Resizing the Broadworks Datastore (DSN)

Posted: 19th October 2009 by Mark in BroadWorks, SIP, Unix

As the database grows on the Broadworks Application and Network servers there will be a need to change the memory allocation for the TimesTen datastore. The Maintenance Guide does not contain all the required steps. The rule of thumb is the allocated “perm” size should not exceed more than 25% of total system memory and the “temp” size should be equal to 25% of the perm size.

The following example assumes 8GB of memory on both AS1 and AS2.

1. SSH to AS1 as bwadmin
2. stopbw
3. repctl stop
4. su as root
5. cd /usr/local/broadworks/bw_base/bin
6. timesten.pl unload
7. ./resizeDSN (perm=2048; temp=512)
8. exit (return to bwadmin)
9. repctl start
10. startbw

– Wait 10 minutes for buffered replication changes from AS2 –

1. SSH to AS2 as bwadmin
2. stopbw
3. repctl stop
4. su as root
5. cd /usr/local/broadworks/bw_base/bin
6. timesten.pl unload
7. ./resizeDSN (perm=2047; temp=512)
8. exit (return to bwadmin)
9. importdb.pl AppServer as1 AppServer (replace as1 with your primary AS hostname or IP)
10. repctl start
11. startbw

If everything went smoothly you should be able to run sychcheck_basic.pl -a on AS2 and the database should show synchronized. If the importdb.pl command in step 9 was unable to import the database, you will need to manually perform the backup and restore procedure.

1. On AS1: bwBackup.pl AppServer dbBackup.db
2. scp the file to AS2: scp dbBackup.db bwadmin@as2:dbBackup.db
3. On AS2: stopbw
4. repctl stop
5. bwRestore.pl AppServer dbBackup.db
6. repctl start
7. startbw

On one other occasion AS1 would not start replication after resizing the DSN due to an error which stated AS2 was on a different patch version than AS1. The two nodes were patched identical, but the patch tool was not responding on AS2 and therefore AS1 could not verify appropriately thus reporting the error. The solution was as simple as restarting the patch tool. However, the Maintenance Guide does not explain how to do this so I spent more time trying to find the procedure than it actually took to execute the commands.

as2$ stoppt.pl
as2$ startpt.pl

  1. Dan says:

    Thanks for posting this as we hit the same problem with our slightly old and creaking Broadworks platform.

    Here’s a few comments from our experience:

    1. We run Broadworks on Solaris so checking the available memory can be achieved using:

    bash-2.05$ prtconf | grep Mem
    Memory size: 2048 Megabytes

    So our servers have 2GB of memory. Of course your guide does state to check but someone else might gain some use for this if they also run under Solaris.

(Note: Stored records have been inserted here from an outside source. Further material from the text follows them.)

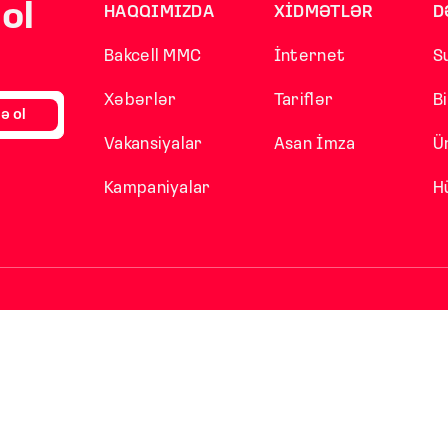
ol
HAQQIMIZDA
XİDMƏTLƏR
D
Bakcell MMC
İnternet
S
Xəbərlər
Tariflər
B
ə ol
Vakansiyalar
Asan İmza
Ü
Kampaniyalar
H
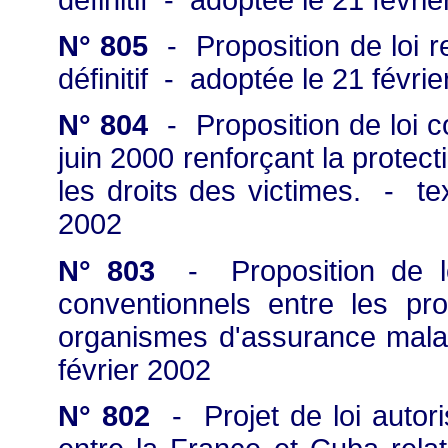
N° 805
- Proposition de loi re
définitif - adoptée le 21 févri
N° 804
- Proposition de loi c
juin 2000 renforçant la protec
les droits des victimes. - tex
2002
N° 803
- Proposition de loi
conventionnels entre les pro
organismes d'assurance maladi
février 2002
N° 802
- Projet de loi autori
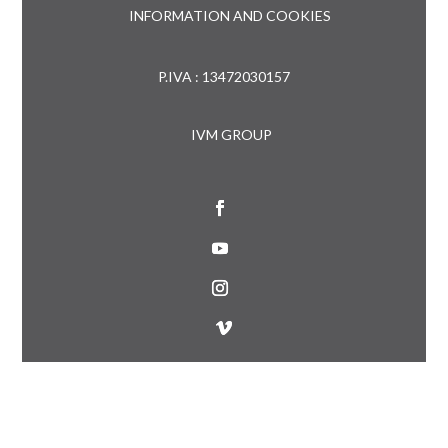
INFORMATION AND COOKIES
P.IVA : 13472030157
IVM GROUP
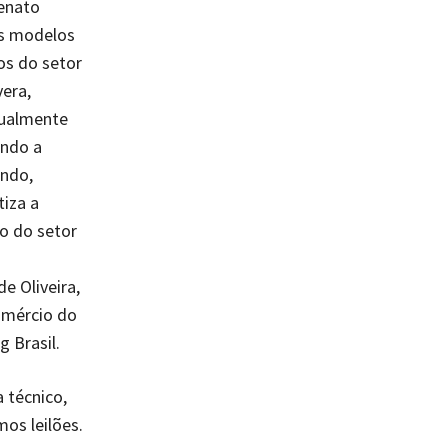
Renato
os modelos
os do setor
vera,
tualmente
endo a
undo,
tiza a
o do setor
e Oliveira,
omércio do
g Brasil.
 técnico,
mos leilões.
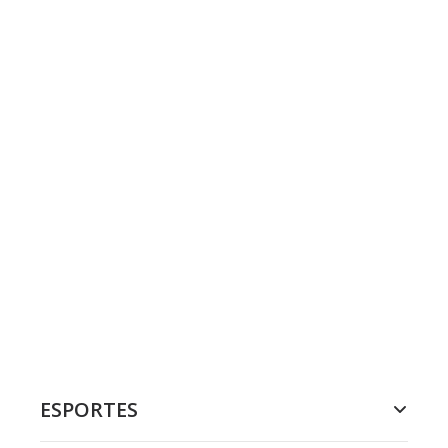
ESPORTES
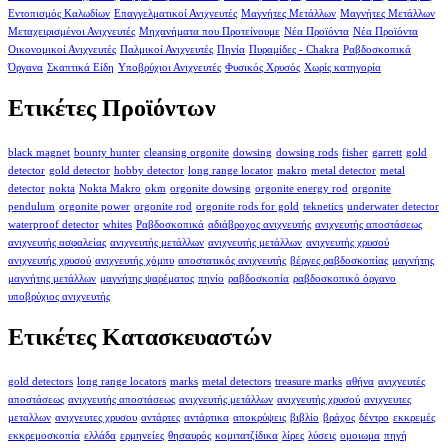
Εντοπισμός Καλωδίων
Επαγγελματικοί Ανιχνευτές
Μαγνήτες Μετάλλων
Μαγνήτες Μετάλλων
Μεταχειρισμένοι Ανιχνευτές
Μηχανήματα που Προτείνουμε
Νέα Προϊόντα
Νέα Προϊόντα
Οικονομικοί Ανιχνευτές
Παλμικοί Ανιχνευτές
Πηνία
Πυραμίδες - Chakra
Ραβδοσκοπικά
Όργανα
Σκαπτικά Είδη
Υποβρύχιοι Ανιχνευτές
Φυσικός Χρυσός
Χωρίς κατηγορία
Ετικέτες Προϊόντων
black magnet
bounty hunter
cleansing orgonite
dowsing
dowsing rods
fisher
garrett
gold
detector
gold detector
hobby detector
long range locator
makro
metal detector
metal
detector
nokta
Nokta Makro
okm
orgonite dowsing
orgonite energy rod
orgonite
pendulum
orgonite power
orgonite rod
orgonite rods for gold
teknetics
underwater detector
waterproof detector
whites
Ραβδοσκοπικά
αδιάβροχος ανιχνευτής
ανιχνευτής αποστάσεως
ανιχνευτής ασφαλείας
ανιχνευτής μετάλλων
ανιχνευτής μετάλλων
ανιχνευτής χρυσού
ανιχνευτής χρυσού
ανιχνευτής χόμπυ
αποστατικός ανιχνευτής
βέργες ραβδοσκοπίας
μαγνήτης
μαγνήτης μετάλλων
μαγνήτης ψαρέματος
πηνίο
ραβδοσκοπία
ραβδοσκοπικό όργανο
υποβρύχιος ανιχνευτής
Ετικέτες Κατασκευαστών
gold detectors
long range locators
marks
metal detectors
treasure marks
αθήνα
ανιχνευτές
αποστάσεως
ανιχνευτής αποστάσεως
ανιχνευτής μετάλλων
ανιχνευτής χρυσού
ανιχνευτες
μεταλλων
ανιχνευτες χρυσου
αντάρτες
αντάρτικα
αποκρύψεις
βιβλίο
βράχος
δέντρο
εκκρεμές
εκκρεμοσκοπία
ελλάδα
ερμηνείες
θησαυρός
κομιτατζίδικα
λίρες
λύσεις
ομοιωμα
πηγή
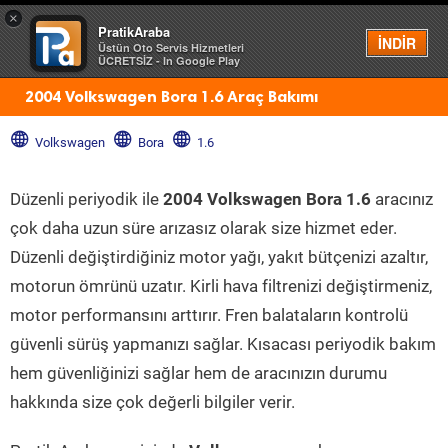
×
PratikAraba
Menü
İNDİR
Üstün Oto Servis Hizmetleri
ÜCRETSİZ - In Google Play
2004 Volkswagen Bora 1.6 Araç Bakımı
Volkswagen
Bora
1.6
Düzenli periyodik ile
2004 Volkswagen Bora 1.6
aracınız
çok daha uzun süre arızasız olarak size hizmet eder.
Düzenli değiştirdiğiniz motor yağı, yakıt bütçenizi azaltır,
motorun ömrünü uzatır. Kirli hava filtrenizi değiştirmeniz,
motor performansını arttırır. Fren balataların kontrolü
güvenli sürüş yapmanızı sağlar. Kısacası periyodik bakım
hem güvenliğinizi sağlar hem de aracınızın durumu
hakkında size çok değerli bilgiler verir.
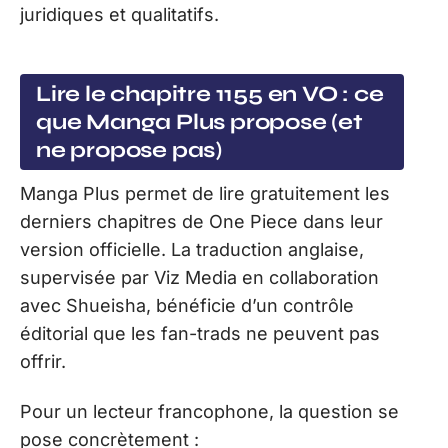
juridiques et qualitatifs.
Lire le chapitre 1155 en VO : ce
que Manga Plus propose (et
ne propose pas)
Manga Plus permet de lire gratuitement les
derniers chapitres de One Piece dans leur
version officielle. La traduction anglaise,
supervisée par Viz Media en collaboration
avec Shueisha, bénéficie d’un contrôle
éditorial que les fan-trads ne peuvent pas
offrir.
Pour un lecteur francophone, la question se
pose concrètement :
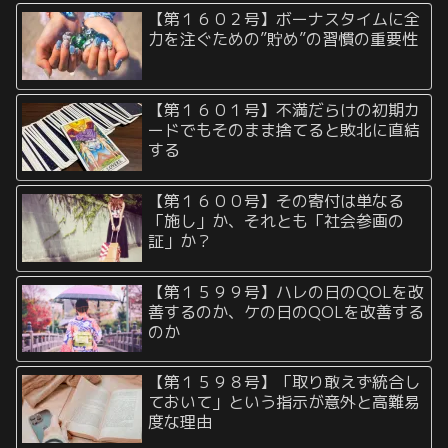
【第１６０２号】ボーナスタイムに全
力を注ぐための”貯め”の習慣の重要性
【第１６０１号】不満だらけの初期カ
ードでもそのまま捨てると敗北に直結
する
【第１６００号】その寄付は単なる
「施し」か、それとも「社会参画の
証」か？
【第１５９９号】ハレの日のQOLを改
善するのか、ケの日のQOLを改善する
のか
【第１５９８号】「取り敢えず統合し
ておいて」という指示が意外と高難易
度な理由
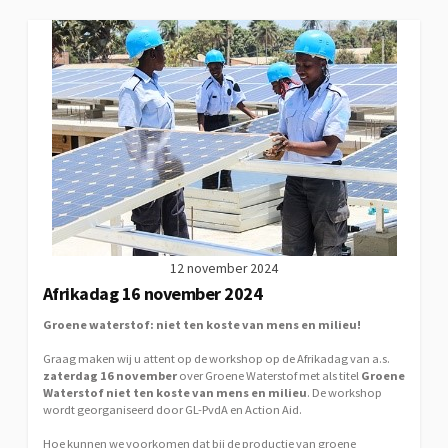
12 november 2024
Afrikadag 16 november 2024
Groene waterstof: niet ten koste van mens en milieu!
Graag maken wij u attent op de workshop op de Afrikadag van a.s.
zaterdag 16 november
over Groene Waterstof met als titel
Groene
Waterstof niet ten koste van mens en milieu
. De workshop
wordt georganiseerd door GL-PvdA en Action Aid.
Hoe kunnen we voorkomen dat bij de productie van groene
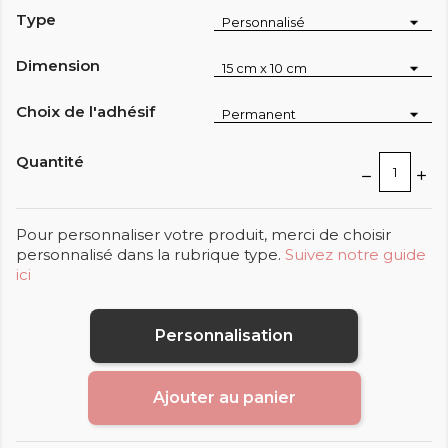
Type
Dimension
Choix de l'adhésif
Quantité
Pour personnaliser votre produit, merci de choisir
personnalisé dans la rubrique type.
Suivez notre guide
ici
Personnalisation
Ajouter au panier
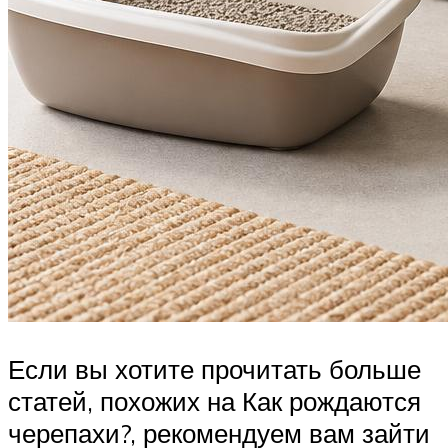
Если вы хотите прочитать больше
статей, похожих на Как рождаются
черепахи?, рекомендуем вам зайти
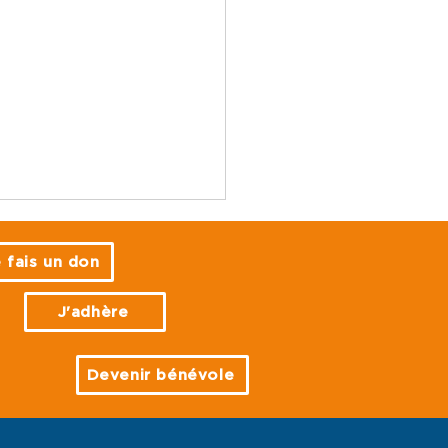
 fais un don
J'adhère
Devenir bénévole
in dans la main avec
enfants" : sauvons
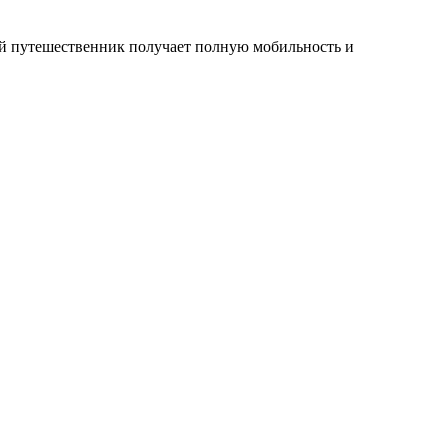
ой путешественник получает полную мобильность и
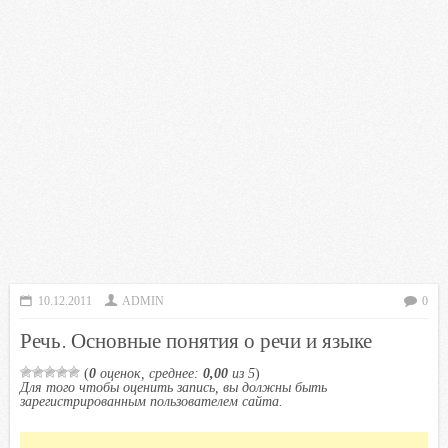
10.12.2011
ADMIN
0
Речь. Основные понятия о речи и языке
(
0
оценок, среднее:
0,00
из 5
)
Для того чтобы оценить запись, вы должны быть
зарегистрированным пользователем сайта.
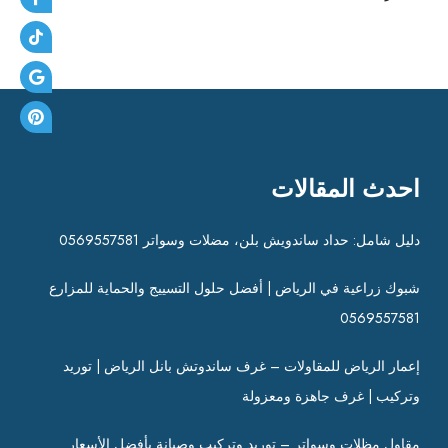
احدث المقالات
دليل شامل: حداد ساندويش بلن، مضلات وسواتر 0569557581
شبوك زراعية في الرياض | أفضل حلول التسييج والحماية للمزارع
0569557581
إعمار الرياض للمقاولات – غرف ساندوتش بانل الرياض | توريد
وتركيب | غرف جاهزة ومعزولة
مقاول مظلات وسواتر – توريد وتركيب وصيانة بأفضل الأسعار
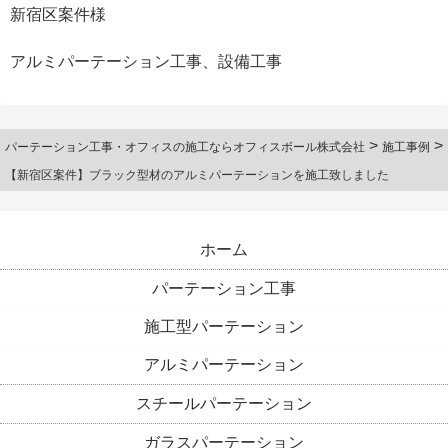
新宿区案件様
アルミパーテーション工事、設備工事
>
>
パーテーション工事・オフィスの施工ならオフィスボール株式会社
施工事例
【新宿区案件】ブラック型材のアルミパーテーションを施工致しました
ホーム
パーテーション工事
施工型パーテーション
アルミパーテーション
スチールパーテーション
ガラスパーテーション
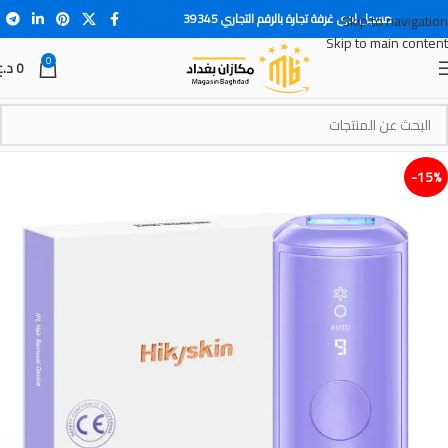
مسجل لدى غرفة تجارة بالرقم التجاري 39345
Skip to navigation
Skip to main content
0
0
د.ع
15%-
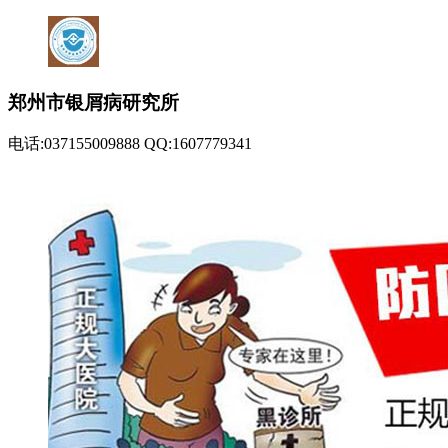
郑州市银屑病研究所
电话:037155009888 QQ:1607779341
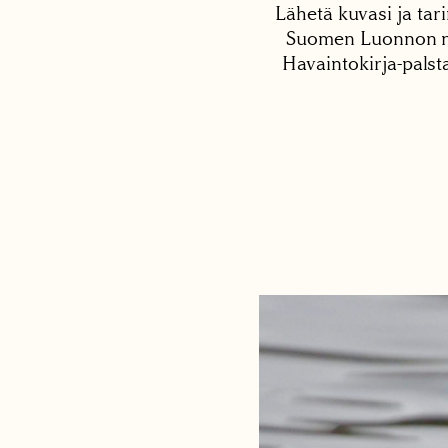
Lähetä kuvasi ja tari
Suomen Luonnon net
Havaintokirja-palst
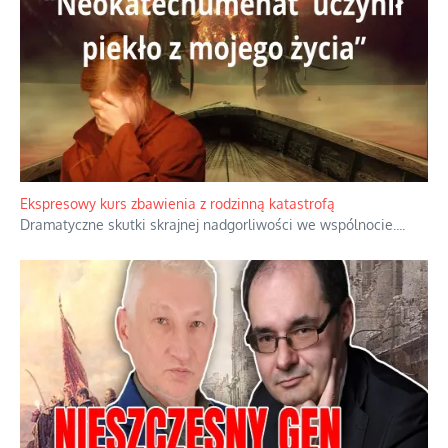
Niewygodne kulisy alpejskiego objawienia
Watykan woli skupiać się na łagodnym wizerunku Maryi,
ukrywając przed światem pełną i bardziej surową treść jej
orędzia.
...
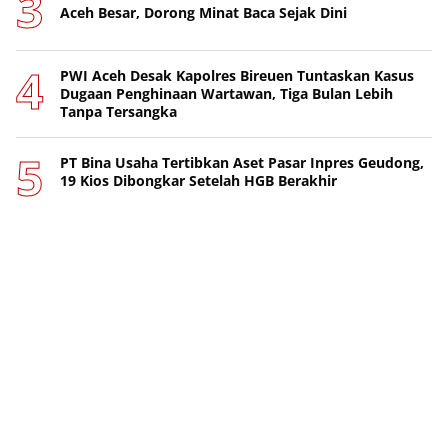
Aceh Besar, Dorong Minat Baca Sejak Dini
PWI Aceh Desak Kapolres Bireuen Tuntaskan Kasus
Dugaan Penghinaan Wartawan, Tiga Bulan Lebih
Tanpa Tersangka
PT Bina Usaha Tertibkan Aset Pasar Inpres Geudong,
19 Kios Dibongkar Setelah HGB Berakhir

    2. Step 6 on both as1 and as2 was the following for us:

    ./timesten.pl unload

    I would put this down to OS choice etc

    3. On step 7 we found the following to be better by itself:

    ./resizeDSN

    This then provides for checking what the allocations are, making interactive changes, and checking before implementing the change.

    We also had issues running the replication so also had to use the manual backup and restore procedure.

    Finally, when completing the changes on as1 we recieved errors regarding the “execution server not running” and the “replication service not running”. It seems this was down to the speed we went through the commands and the server eventually ‘fixed itself’ since Broadworks sent out broadcast messages that it was starting itself.

    We learnt that:

    healthmon -l

    … is your friend and to take your time.

    Again, thanks for posting this since it proved to be a lifesaver for us.

  2. Mark says:

    Dan,

    Thank you for sharing your experience. It appears the process for Solaris is very much like Linux. To clarify Step 7, the only input is ./resizeDSN. The values in parenthesis ( ) are just a reference as to what values will be used once prompted after the WARNING message. It’s true that once you start Broadworks and it says all services have been started, it still takes time for the server to be functional. Typical complaints from Healthmon are the SNMP service is not running (server not reachable on 127.0.0.1), the server is locked and needs to be unlocked, or the execution server is not running. Running Healthmon too quickly after startup can cause these warning to be reported when running Helathmon. Best practice is to wait 5 minutes before doing anything.